Her solution, however, for her son's unmanly behavior is for him to stop reading Jackie Collins novels, stop listening to Whitney Houston albums, and stop participating in the school's musicals. The scene is absurdly funny yet poignantly disturbing.

And just when you think you cannot laugh anymore, there's the vignette with the hilarious telephone scene between two actresses who play a group of sisters on a phone, one of whom is pregnant and determined to name her baby Genitalia. ( I personally enjoyed this scene because it reminded me of when one of my sister-friends was determined to name her newborn baby girl Uretha, in honor of the Queen of Soul, Aretha Franklin. ) In a later vignette Genitalia is all grown up, a lesbian and standing before a minister with her soon to be ex-girlfriend, Intifada, in an official break up "non-commitment ceremony."

The lesbians' "conscious uncoupling" ( not my term, with Gwyneth Paltrow making it popular in announcing the separation and then divorce of her spouse, Chris Martin ) vignette is a no-holds-barred repartee that, in the end, leaves both women utterly and irrevocably each other's exes.

You cannot be LGBTQ of African descent and not have a personal yet all too familiar narrative about the Black church's homophobia. O'Hara's Reverend Benson is your assumed classic fire-and-brimstone exhorter, especially with his "call and response" homily. But Benson has a secret of his own.

Preaching a Black queer-liberation theology that excoriates the church's gossipmongers ( the "I Heard Folks" who congregate and become the "They Heard Folks" ) in defense of its gay choir boys, Benson finally discloses his secret by disrobing and revealing what's underneath his vestment.

While homophobia is a running thread in many of the vignettes—particularly, the Black Church and Black cultural brand of it—the storyline makes you laugh to keep from crying in order to look at hard and unresolved issues a young gay Black male coming out confronts, like racism, homophobia, sexual abuse, rape, poverty to name a few ( and at their intersections ), and how that might shape one's self-esteem and further social sexual relationships.

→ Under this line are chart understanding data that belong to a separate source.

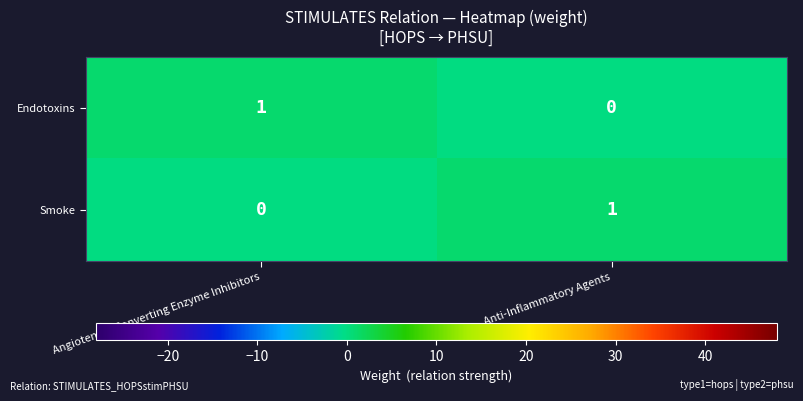

Is it true that Smoke equals -1 at Angiotensin-Converting Enzyme Inhibitors?

False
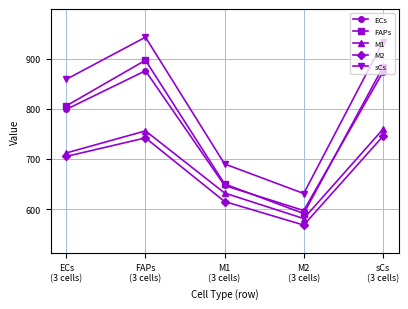

The sCs series shows 1686 at FAPs
(3 cells). True or false?

False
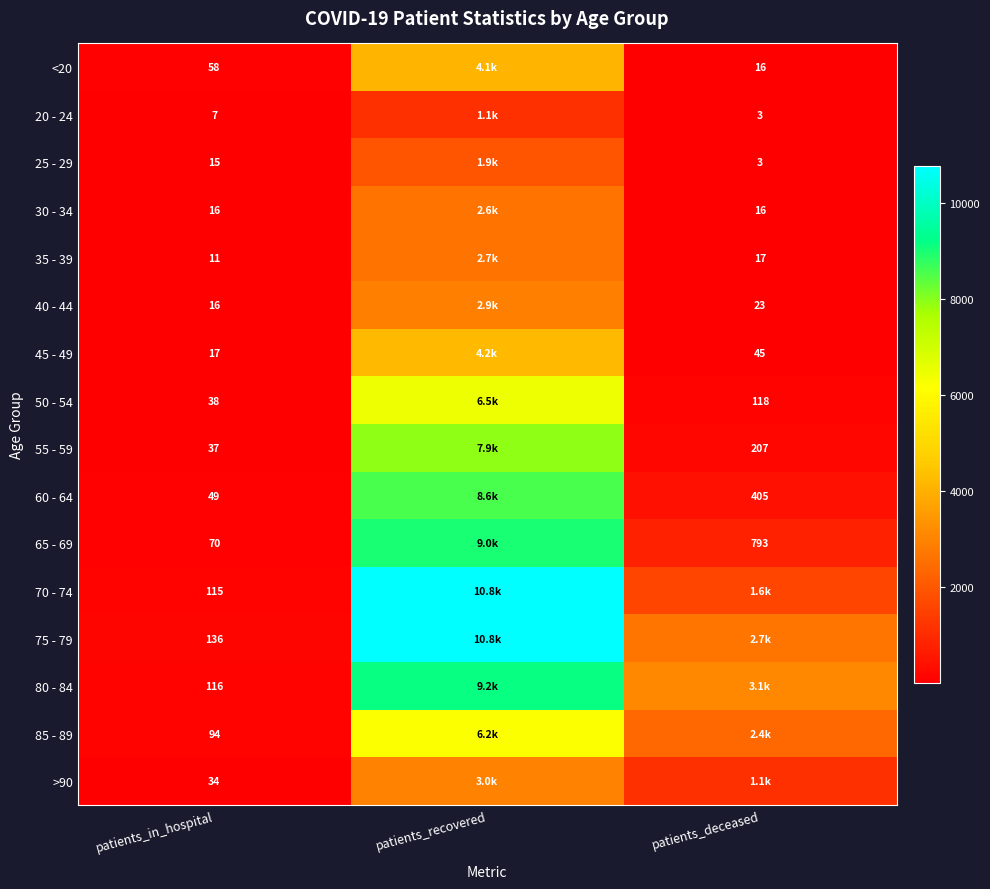

Is the value of 20 - 24 at patients_in_hospital greater than the value of 30 - 34 at patients_in_hospital?

No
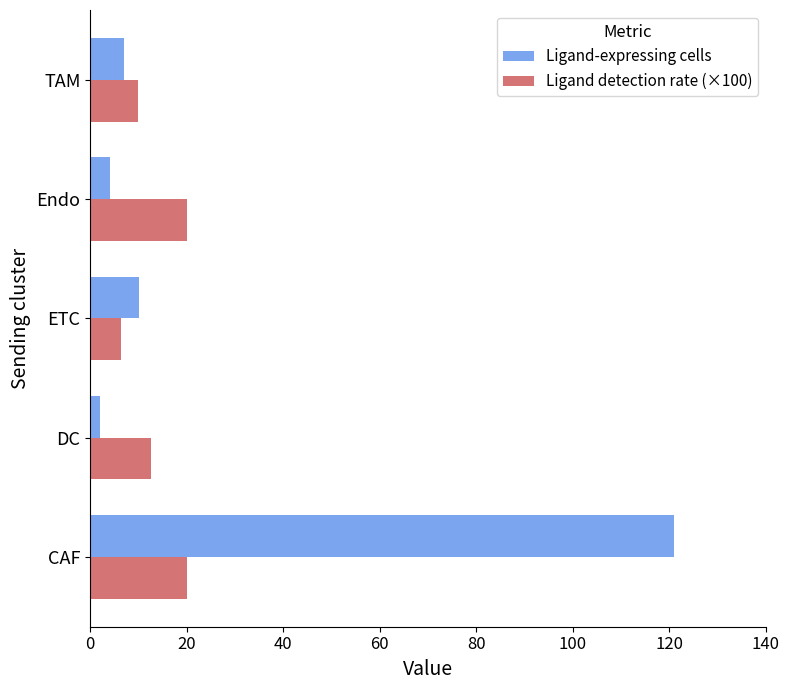

Rank the categories by Ligand-expressing cells value from lowest to highest.

DC, Endo, TAM, ETC, CAF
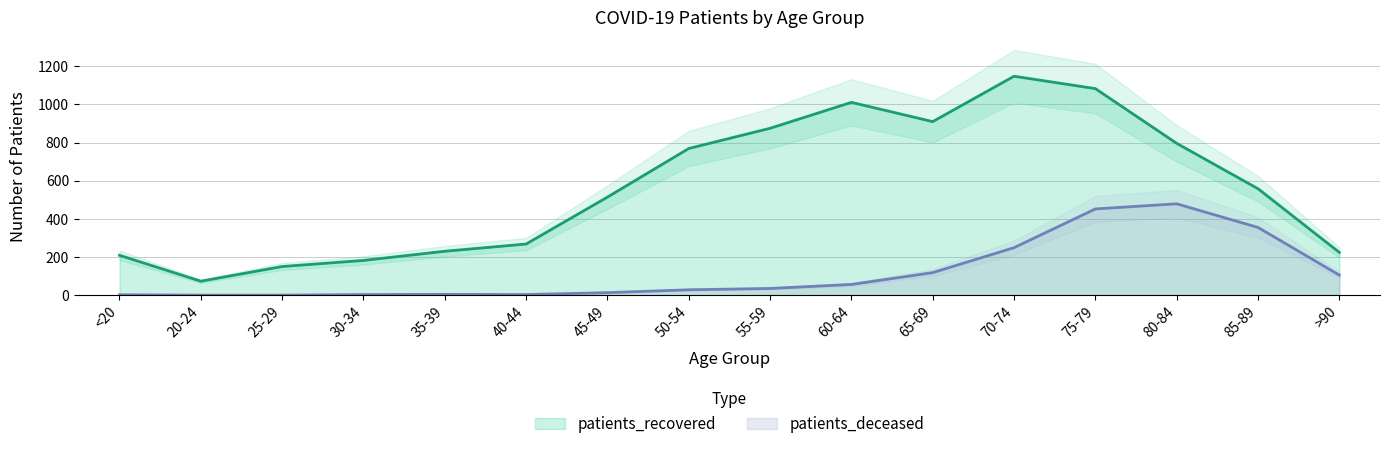

What is the approximate value of patients_recovered at 25-29?

150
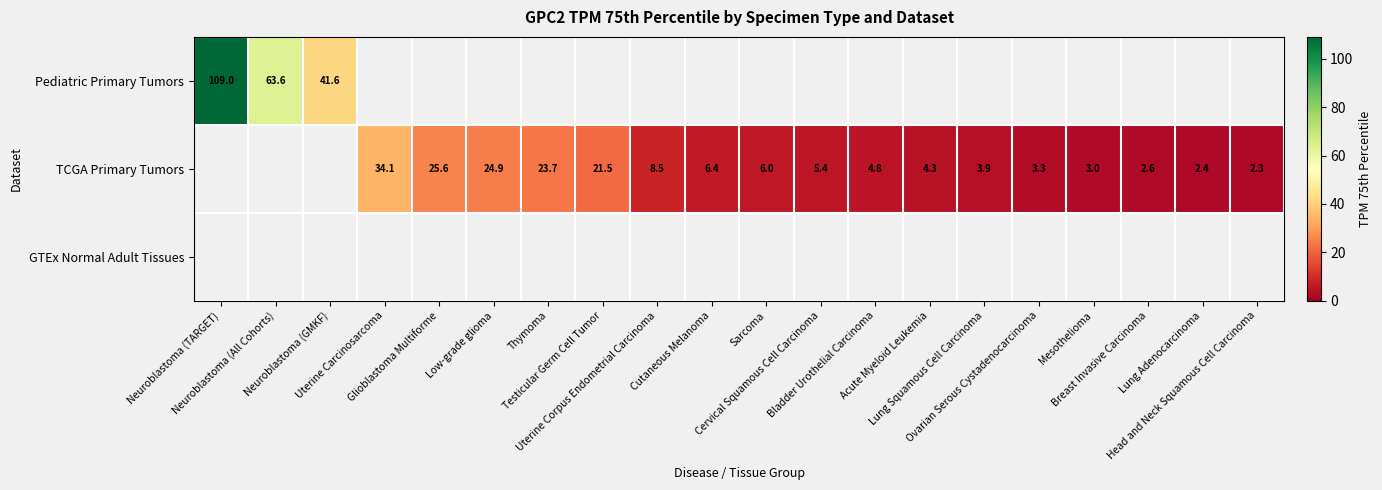

List the series in order of their peak value, highest first.

Pediatric Primary Tumors, TCGA Primary Tumors, GTEx Normal Adult Tissues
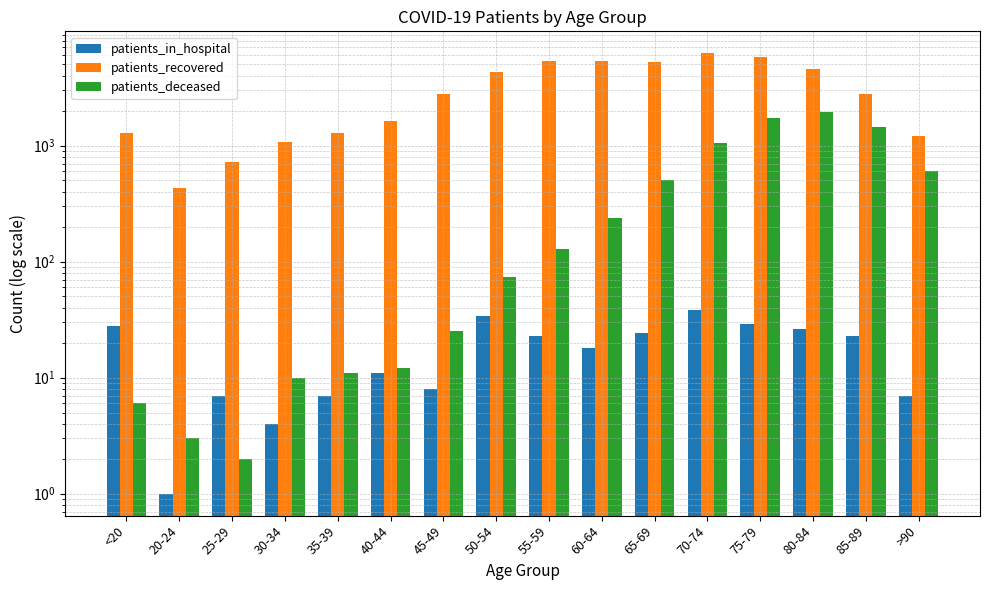

Rank the series by their average value, from lowest to highest.

patients_in_hospital, patients_deceased, patients_recovered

I surmise the best way to depict BootyCandy is to call it a tragicomedy, a play that uses humor and comedic moments to obfuscate not only one's painful personal journey of coming out, but, also, one's unresolved pain and trauma from sexual abuse. One of the dark and most disturbing moments in the play is the last of several gay bar cruising scenes. Sutter and his friend pick up a drunken white "supposedly straight" male who solicit the two men to follow him home to sexually humiliate him. Sutter's eagerness and cold indifference to fulfill the man's request disturbingly suggests both racial and psychosexual revenge for his childhood sexual seduction by an older white man.

In the vignette "Conference," there is a mock panel discussion between four African-American playwrights, each of whom has written one of the previous vignettes the audience has seen, and a clueless white moderator who condescendingly asks the writers, "I'm wondering what you are hoping the audience comes away with after seeing your work?"

Sutter: I think the audience should choke.

Moderator: Choke?

Sutter: Asphyxiate.

WRITER 1: I don't want them to digest it easily.

And BootyCandy isn't easy to digest.

You leave BootyCandy knowing O'Hara's journey was difficult -like that of so many LGBTQ of African descent. O'Hara didn't touch on HIV/AIDS ravaging our communities, and the Black Church continued silence on it. O'Hara masterfully shows that only through humor could the absurdities of Black homophobia keep you laughing instead of crying.